Una distinzione che appartiene alla vulgata delle gang giovanili è quella tra dark e metallari di una quarantina e passa di anni fa. Come siamo arrivati alle varie commistioni, non solo a livello internazionale ma anche “locale”?
“A livello generale sono band come i Motorhead che hanno iniziato a mescolare punk e metal in tempi non sospetti, poi sono venuti i Metallica che hanno preso la velocità dell’hardcore per mischiarla con la NWOBHM. In campo dark, mi vengono in mente i Sisters Of Mercy,i Cult e successivamente i Type O Negative e i Moonspell. Per quanto riguarda il circuito locale italiano, non saprei, diciamo che si è accodato a quello che avveniva nella scena mainstream internazionale, in casi sporadici ha prodotto band che hanno anticipato le mode.”
Torno al vecchio parallelismo con lo stile dei Bronx Casket Co. di cui non avevo parlato nella recensione di ‘Digital Dreams’ ma che emerge a mio parere in una certa affinità tra lo stile vocale di Fabio Oliva e quello di Mike Hydeous, nonché nelle atmosfere costruite dagli Artificial Heaven.
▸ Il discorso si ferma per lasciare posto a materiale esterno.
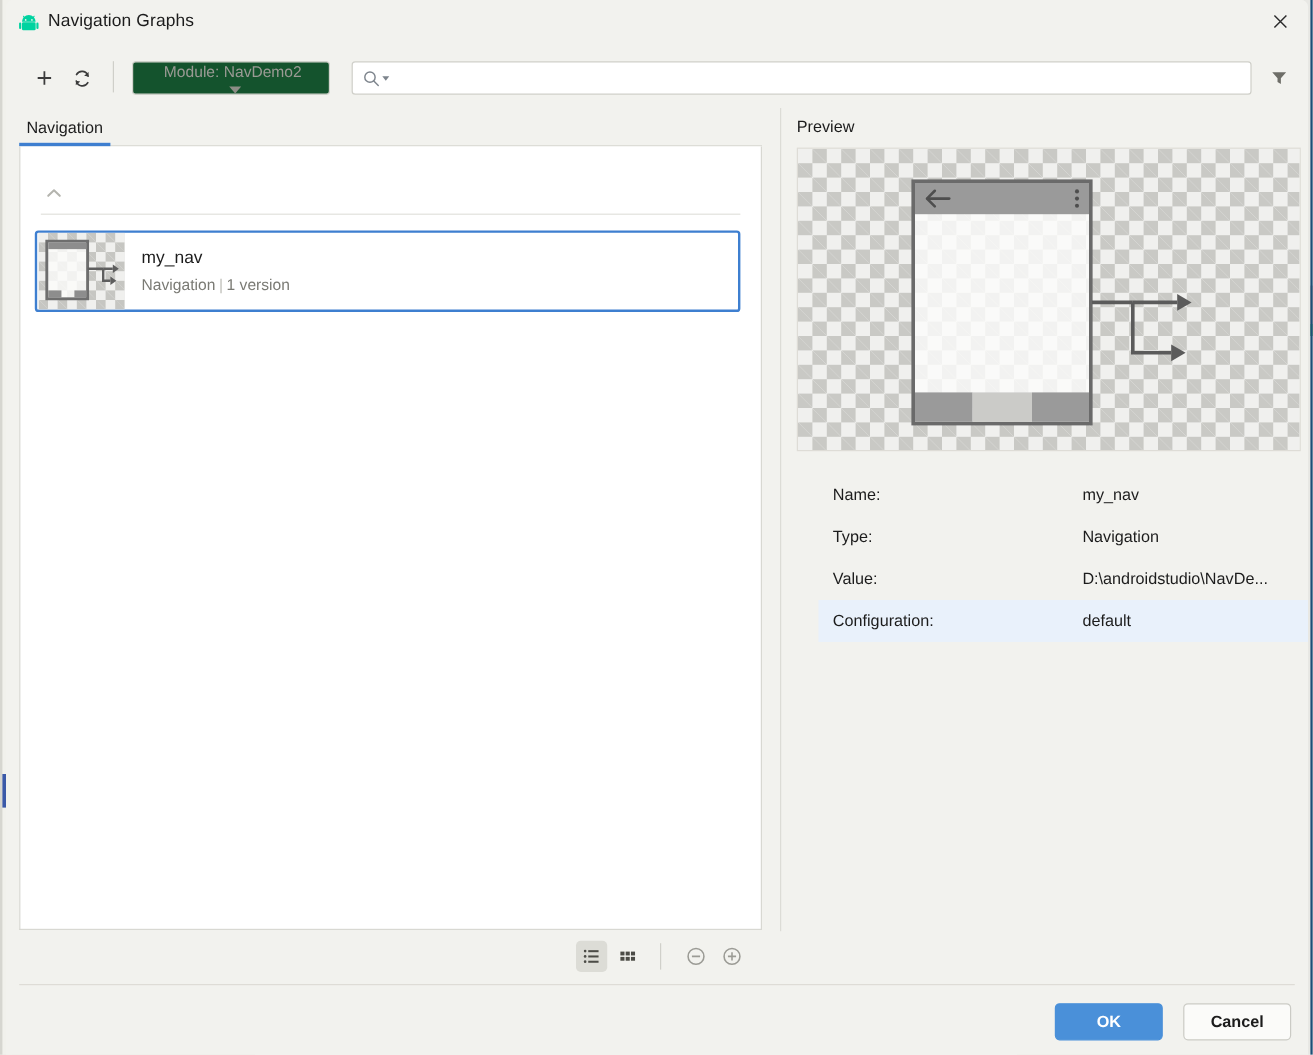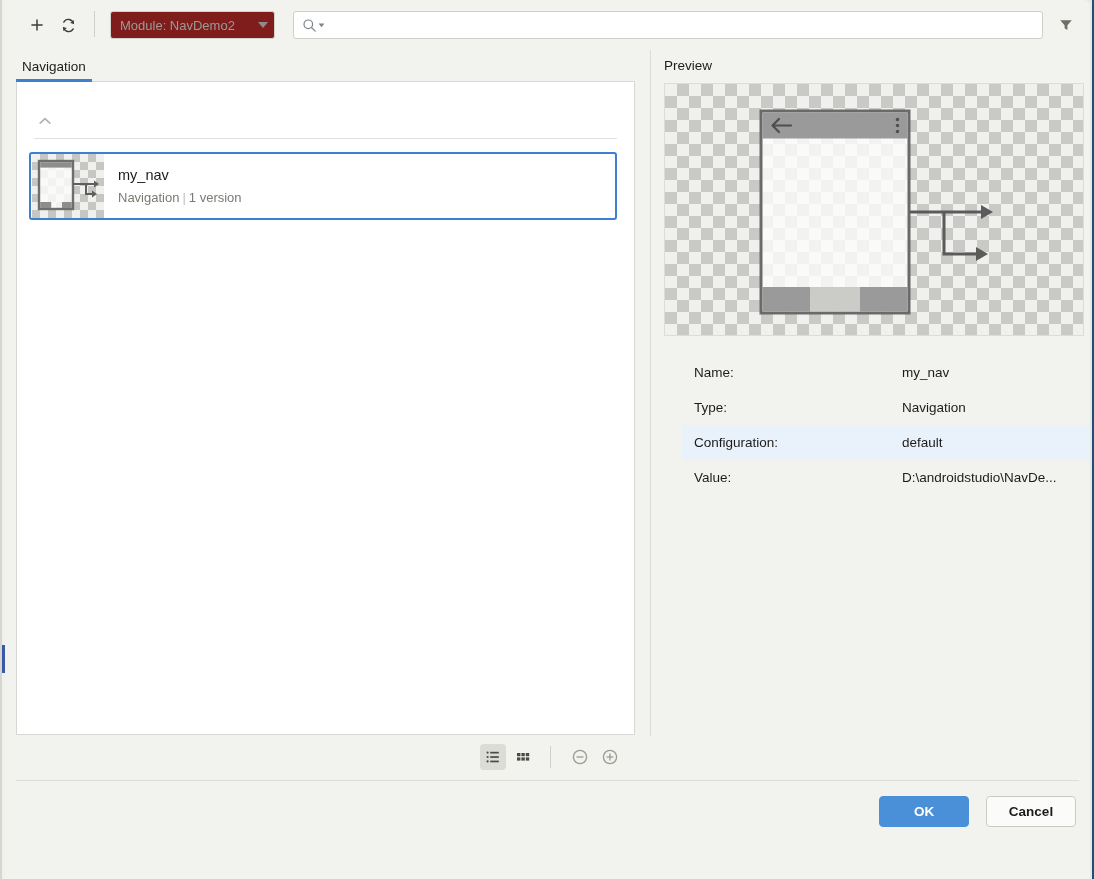--- a/index.html
+++ b/index.html
@@ -126,27 +126,28 @@
     left: 89px; top: 11px;
     width: 1px; height: 26px;
     background: #cfcfc9;
   }
   .module-combo {
     position: absolute;
     left: 105px; top: 11px;
     width: 165px; height: 28px;
     border: 1px solid #d3d3cd;
     border-radius: 3px;
-    background: #7f1d1d;
+    background: #14532d;
     box-sizing: border-box;
     display: flex;
     align-items: center;
     padding: 0 6px 0 9px;
     cursor: pointer;
     overflow: hidden;
+    flex-direction: column;
   }
   .module-combo .m-label {
     flex: 1;
     color: #9a9a94;
     font-size: 13px;
     white-space: nowrap;
     overflow: hidden;
   }
   .combo-arrow {
     width: 0; height: 0;
@@ -463,20 +464,46 @@
 
   <div class="bg-left-strip"></div>
   <div class="bg-left-edge"></div>
   <div class="bg-left-accent"></div>
   <div class="bg-right-pink"></div>
   <div class="bg-right-green"></div>
   <div class="bg-right-line"></div>
 
   <div class="dialog">
 
+    <div class="titlebar">
+      <div class="title-icon">
+        <svg width="18" height="18" viewBox="0 0 18 18">
+          <g fill="#00d3a0">
+            <rect x="3.3" y="7.6" width="11.4" height="6.6" rx="1.1"></rect>
+            <path d="M3.3 7.2a5.7 5.7 0 0 1 11.4 0z"></path>
+            <rect x="0.9" y="7.8" width="1.8" height="5.4" rx="0.9"></rect>
+            <rect x="15.3" y="7.8" width="1.8" height="5.4" rx="0.9"></rect>
+          </g>
+          <g stroke="#00d3a0" stroke-width="0.9" stroke-linecap="round">
+            <line x1="4.6" y1="2.6" x2="5.9" y2="4.6"></line>
+            <line x1="13.4" y1="2.6" x2="12.1" y2="4.6"></line>
+          </g>
+          <g fill="#f2f2ee">
+            <circle cx="6.4" cy="5.6" r="0.72"></circle>
+            <circle cx="11.6" cy="5.6" r="0.72"></circle>
+          </g>
+        </svg>
+      </div>
+      <div class="title-text">Navigation Graphs</div>
+      <div class="close-btn">
+        <svg width="14" height="14" viewBox="0 0 14 14">
+          <path d="M2 2 L12 12 M12 2 L2 12" stroke="#2b2b2b" stroke-width="1.2" fill="none"></path>
+        </svg>
+      </div>
+    </div>
 
     <div class="toolbar">
       <div class="tb-btn tb-add">
         <svg width="16" height="16" viewBox="0 0 16 16">
           <path d="M8 2.4 V13.6 M2.4 8 H13.6" stroke="#3c3c3c" stroke-width="1.5" fill="none"></path>
         </svg>
       </div>
       <div class="tb-btn tb-refresh">
         <svg width="17" height="17" viewBox="0 0 17 17">
           <path d="M13.4 6.4 A5.2 5.2 0 0 0 3.8 5.1" stroke="#3c3c3c" stroke-width="1.4" fill="none" stroke-linecap="round"></path>
@@ -640,27 +667,27 @@
 
         <div class="props">
           <div class="prop-row">
             <div class="prop-key">Name:</div>
             <div class="prop-val">my_nav</div>
           </div>
           <div class="prop-row">
             <div class="prop-key">Type:</div>
             <div class="prop-val">Navigation</div>
           </div>
+          <div class="prop-row">
+            <div class="prop-key">Value:</div>
+            <div class="prop-val">D:\androidstudio\NavDe...</div>
+          </div>
           <div class="prop-row highlight">
             <div class="prop-key">Configuration:</div>
             <div class="prop-val">default</div>
-          </div>
-          <div class="prop-row">
-            <div class="prop-key">Value:</div>
-            <div class="prop-val">D:\androidstudio\NavDe...</div>
           </div>
         </div>
       </div>
     </div>
 
     <div class="footer">
       <div class="footer-rule"></div>
       <div class="btn btn-ok">OK</div>
       <div class="btn btn-cancel">Cancel</div>
     </div>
Quanto è importante dare un colore, un’intenzione, una sensazione al proprio sound?
“Secondo me, Fabio è un possibile incrocio tra la voce del primo Pelù e quella di Andrew Eldricht dei Sisters e Carl McCoy dei Fields, soprattutto nel registro vocale basso. I Bronx Casket Co. mi sono sempre piaciuti molto. Credo sia fondamentale avere degli elementi distinguibili nel proprio sound. Altrimenti si rischia di passare inosservati ed essere omologati ad altre band. Credo che abbiamo un sound particolare, che magari non tutti digeriscono al primo ascolto. ‘Digital Dreams’ ha bisogno di diversi ascolti per essere apprezzato, non è di facile impatto e non è per tutti i palati, ma per me è un complimento e come dici te, significa che non siamo omologati.“
E a proposito di elementi costitutivi, tra essi c’è sicuramente il tuo stile di chitarra: quali sono le tue influenze storiche e del momento?
“Tra i miei chitarristi preferiti c’è Billy Duffy dei Cult, veramente un chitarrista completo, poi mi piacciono molto Jerry Cantrell degli Alice in Chains e Greg Mackintosh dei Paradise Lost, oltre a Tom Morello e a Vernon Reid dei Living Colour. In generale mi piacciono tutti quei chitarristi che possiedono uno stile particolare e riconoscibile. I virtuosi fine a se stessi mi annoiano, lo considero onanismo musicale.”